**Work request**
Reproduce the text on the slowing Saudi economy word for word, in full.

**Document extract**
Saudi economy slowing down
Saudi Arabia experienced a significant shift in economic momentum, marked by a steep growth downgrade from the IMF on Tuesday. This downturn is quite noteworthy, especially considering that Saudi Arabia held the title of the fastest-growing economy in the G-20 last year.
The kingdom’s economic surge in the past was attributed to a revenue windfall triggered by Russia’s invasion of Ukraine, leading to higher crude prices. Taking advantage of the situation, Saudi Arabia rallied fellow oil producers in OPEC and an alliance led by Russia to curtail global supplies, hoping to bolster prices.
However, the current situation is a stark departure from the impressive economic performance witnessed in 2022. During that year, the Saudi economy outpaced other G20 countries, reaching a historic milestone with its GDP surpassing $1 trillion for the first time ever, as mentioned in the Ministry of Economy and Planning’s (MEP) State of the Saudi Economy Report 2022.
This comprehensive report covered various economic aspects, including real gross domestic product, monetary policy, financial measures, economic diversification, financial markets, households, investment and trade, as well as job markets. Additionally, the report shed light on Saudi Arabia’s overarching strategy for economic growth, emphasizing financial resilience, diversification, sustainability, empowerment of the private sector, and investment attractiveness, all aligned with the goals of Saudi Vision 2030.

**Provided information**
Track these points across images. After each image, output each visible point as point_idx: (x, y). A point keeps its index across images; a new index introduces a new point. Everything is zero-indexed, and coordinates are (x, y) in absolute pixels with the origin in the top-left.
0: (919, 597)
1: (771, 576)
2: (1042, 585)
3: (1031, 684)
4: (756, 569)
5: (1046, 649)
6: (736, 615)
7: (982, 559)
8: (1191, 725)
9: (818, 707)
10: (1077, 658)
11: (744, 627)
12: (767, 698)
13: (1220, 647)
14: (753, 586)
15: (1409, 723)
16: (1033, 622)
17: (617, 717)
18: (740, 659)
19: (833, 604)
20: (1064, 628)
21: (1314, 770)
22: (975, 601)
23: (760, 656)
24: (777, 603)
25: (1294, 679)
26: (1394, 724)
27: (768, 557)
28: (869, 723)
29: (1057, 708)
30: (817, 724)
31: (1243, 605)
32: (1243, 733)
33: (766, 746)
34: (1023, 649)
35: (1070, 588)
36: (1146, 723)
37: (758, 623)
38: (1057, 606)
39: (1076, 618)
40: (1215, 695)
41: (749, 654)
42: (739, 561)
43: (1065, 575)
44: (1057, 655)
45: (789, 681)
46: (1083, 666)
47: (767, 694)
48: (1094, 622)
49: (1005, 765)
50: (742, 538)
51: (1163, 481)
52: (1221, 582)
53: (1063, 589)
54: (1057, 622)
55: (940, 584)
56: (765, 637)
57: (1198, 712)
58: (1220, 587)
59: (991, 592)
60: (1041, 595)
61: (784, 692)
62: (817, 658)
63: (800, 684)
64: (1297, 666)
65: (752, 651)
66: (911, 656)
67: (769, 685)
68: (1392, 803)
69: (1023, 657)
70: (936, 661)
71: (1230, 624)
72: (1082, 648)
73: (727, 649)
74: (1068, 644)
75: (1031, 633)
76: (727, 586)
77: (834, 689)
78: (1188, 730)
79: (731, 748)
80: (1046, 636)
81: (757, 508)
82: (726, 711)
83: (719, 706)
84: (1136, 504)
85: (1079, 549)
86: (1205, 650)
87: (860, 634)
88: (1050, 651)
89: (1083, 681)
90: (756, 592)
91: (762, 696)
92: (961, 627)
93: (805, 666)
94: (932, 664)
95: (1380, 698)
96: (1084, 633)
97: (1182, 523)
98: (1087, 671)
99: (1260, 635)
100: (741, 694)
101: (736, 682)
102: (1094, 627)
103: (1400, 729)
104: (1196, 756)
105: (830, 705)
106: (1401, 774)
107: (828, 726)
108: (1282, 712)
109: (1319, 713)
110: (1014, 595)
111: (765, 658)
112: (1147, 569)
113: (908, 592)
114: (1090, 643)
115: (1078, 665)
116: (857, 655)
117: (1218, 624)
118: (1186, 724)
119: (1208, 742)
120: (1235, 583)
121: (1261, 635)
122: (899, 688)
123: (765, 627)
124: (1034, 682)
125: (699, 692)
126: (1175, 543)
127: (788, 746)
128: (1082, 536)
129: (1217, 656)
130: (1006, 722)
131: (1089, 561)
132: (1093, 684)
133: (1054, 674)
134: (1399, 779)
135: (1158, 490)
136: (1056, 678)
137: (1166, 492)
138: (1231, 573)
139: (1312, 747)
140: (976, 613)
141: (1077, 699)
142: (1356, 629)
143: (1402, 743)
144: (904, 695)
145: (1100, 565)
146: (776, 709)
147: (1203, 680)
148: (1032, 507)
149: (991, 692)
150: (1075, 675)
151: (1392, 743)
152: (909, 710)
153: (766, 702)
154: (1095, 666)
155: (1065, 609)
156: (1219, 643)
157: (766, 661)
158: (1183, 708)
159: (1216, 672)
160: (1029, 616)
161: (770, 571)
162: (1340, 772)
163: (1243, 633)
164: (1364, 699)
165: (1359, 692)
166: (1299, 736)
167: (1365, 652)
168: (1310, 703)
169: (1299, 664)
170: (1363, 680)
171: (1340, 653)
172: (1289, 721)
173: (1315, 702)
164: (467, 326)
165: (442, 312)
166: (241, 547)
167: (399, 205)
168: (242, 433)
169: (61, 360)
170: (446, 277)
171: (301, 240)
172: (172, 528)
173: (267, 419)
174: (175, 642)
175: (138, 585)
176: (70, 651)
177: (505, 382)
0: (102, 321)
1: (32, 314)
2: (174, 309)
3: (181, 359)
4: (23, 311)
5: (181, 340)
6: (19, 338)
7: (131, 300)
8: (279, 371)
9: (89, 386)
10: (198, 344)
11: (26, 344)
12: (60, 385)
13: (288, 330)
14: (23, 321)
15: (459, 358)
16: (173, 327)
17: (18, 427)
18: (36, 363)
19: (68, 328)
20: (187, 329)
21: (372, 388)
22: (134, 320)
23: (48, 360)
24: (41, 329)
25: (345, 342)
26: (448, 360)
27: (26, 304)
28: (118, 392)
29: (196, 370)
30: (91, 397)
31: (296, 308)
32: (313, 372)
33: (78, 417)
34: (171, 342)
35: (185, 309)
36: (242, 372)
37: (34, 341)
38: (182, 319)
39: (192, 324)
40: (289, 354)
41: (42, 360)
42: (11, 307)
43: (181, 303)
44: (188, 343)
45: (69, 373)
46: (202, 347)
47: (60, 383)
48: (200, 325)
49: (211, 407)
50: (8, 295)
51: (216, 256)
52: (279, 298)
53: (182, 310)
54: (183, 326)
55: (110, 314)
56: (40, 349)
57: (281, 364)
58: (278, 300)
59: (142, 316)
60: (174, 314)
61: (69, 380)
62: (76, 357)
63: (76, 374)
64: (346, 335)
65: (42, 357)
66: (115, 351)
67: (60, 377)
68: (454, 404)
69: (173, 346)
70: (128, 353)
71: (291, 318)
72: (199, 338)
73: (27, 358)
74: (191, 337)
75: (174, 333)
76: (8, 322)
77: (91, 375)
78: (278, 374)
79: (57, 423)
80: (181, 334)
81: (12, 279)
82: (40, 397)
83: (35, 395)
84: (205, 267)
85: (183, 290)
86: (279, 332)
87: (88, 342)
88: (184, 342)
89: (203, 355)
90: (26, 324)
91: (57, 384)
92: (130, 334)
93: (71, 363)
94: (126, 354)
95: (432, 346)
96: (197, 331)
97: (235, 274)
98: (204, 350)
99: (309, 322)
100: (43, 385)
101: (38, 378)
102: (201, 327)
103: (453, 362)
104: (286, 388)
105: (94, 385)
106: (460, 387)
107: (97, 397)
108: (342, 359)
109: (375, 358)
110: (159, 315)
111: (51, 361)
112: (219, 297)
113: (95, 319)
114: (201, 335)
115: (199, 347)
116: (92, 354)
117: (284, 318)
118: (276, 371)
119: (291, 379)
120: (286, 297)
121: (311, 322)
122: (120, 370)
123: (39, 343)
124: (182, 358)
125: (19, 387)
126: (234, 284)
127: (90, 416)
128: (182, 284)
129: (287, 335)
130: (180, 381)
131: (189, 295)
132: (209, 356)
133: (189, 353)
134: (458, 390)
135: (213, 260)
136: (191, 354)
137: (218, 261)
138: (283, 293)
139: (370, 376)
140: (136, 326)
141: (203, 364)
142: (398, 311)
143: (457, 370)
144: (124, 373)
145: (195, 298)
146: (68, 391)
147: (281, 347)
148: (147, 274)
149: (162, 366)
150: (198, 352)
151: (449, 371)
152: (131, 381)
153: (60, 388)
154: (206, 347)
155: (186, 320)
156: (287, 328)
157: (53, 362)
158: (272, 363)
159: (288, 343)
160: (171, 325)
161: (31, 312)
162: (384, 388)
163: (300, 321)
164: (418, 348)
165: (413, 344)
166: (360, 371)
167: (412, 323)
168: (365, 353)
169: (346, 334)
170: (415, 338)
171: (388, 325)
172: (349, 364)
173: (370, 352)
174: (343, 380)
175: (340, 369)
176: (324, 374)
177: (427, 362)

**Reply to the task**
Saudi economy slowing down
Saudi Arabia experienced a significant shift in economic momentum, marked by a steep growth downgrade from the IMF on Tuesday. This downturn is quite noteworthy, especially considering that Saudi Arabia held the title of the fastest-growing economy in the G-20 last year.
The kingdom’s economic surge in the past was attributed to a revenue windfall triggered by Russia’s invasion of Ukraine, leading to higher crude prices. Taking advantage of the situation, Saudi Arabia rallied fellow oil producers in OPEC and an alliance led by Russia to curtail global supplies, hoping to bolster prices.
However, the current situation is a stark departure from the impressive economic performance witnessed in 2022. During that year, the Saudi economy outpaced other G20 countries, reaching a historic milestone with its GDP surpassing $1 trillion for the first time ever, as mentioned in the Ministry of Economy and Planning’s (MEP) State of the Saudi Economy Report 2022.
This comprehensive report covered various economic aspects, including real gross domestic product, monetary policy, financial measures, economic diversification, financial markets, households, investment and trade, as well as job markets. Additionally, the report shed light on Saudi Arabia’s overarching strategy for economic growth, emphasizing financial resilience, diversification, sustainability, empowerment of the private sector, and investment attractiveness, all aligned with the goals of Saudi Vision 2030.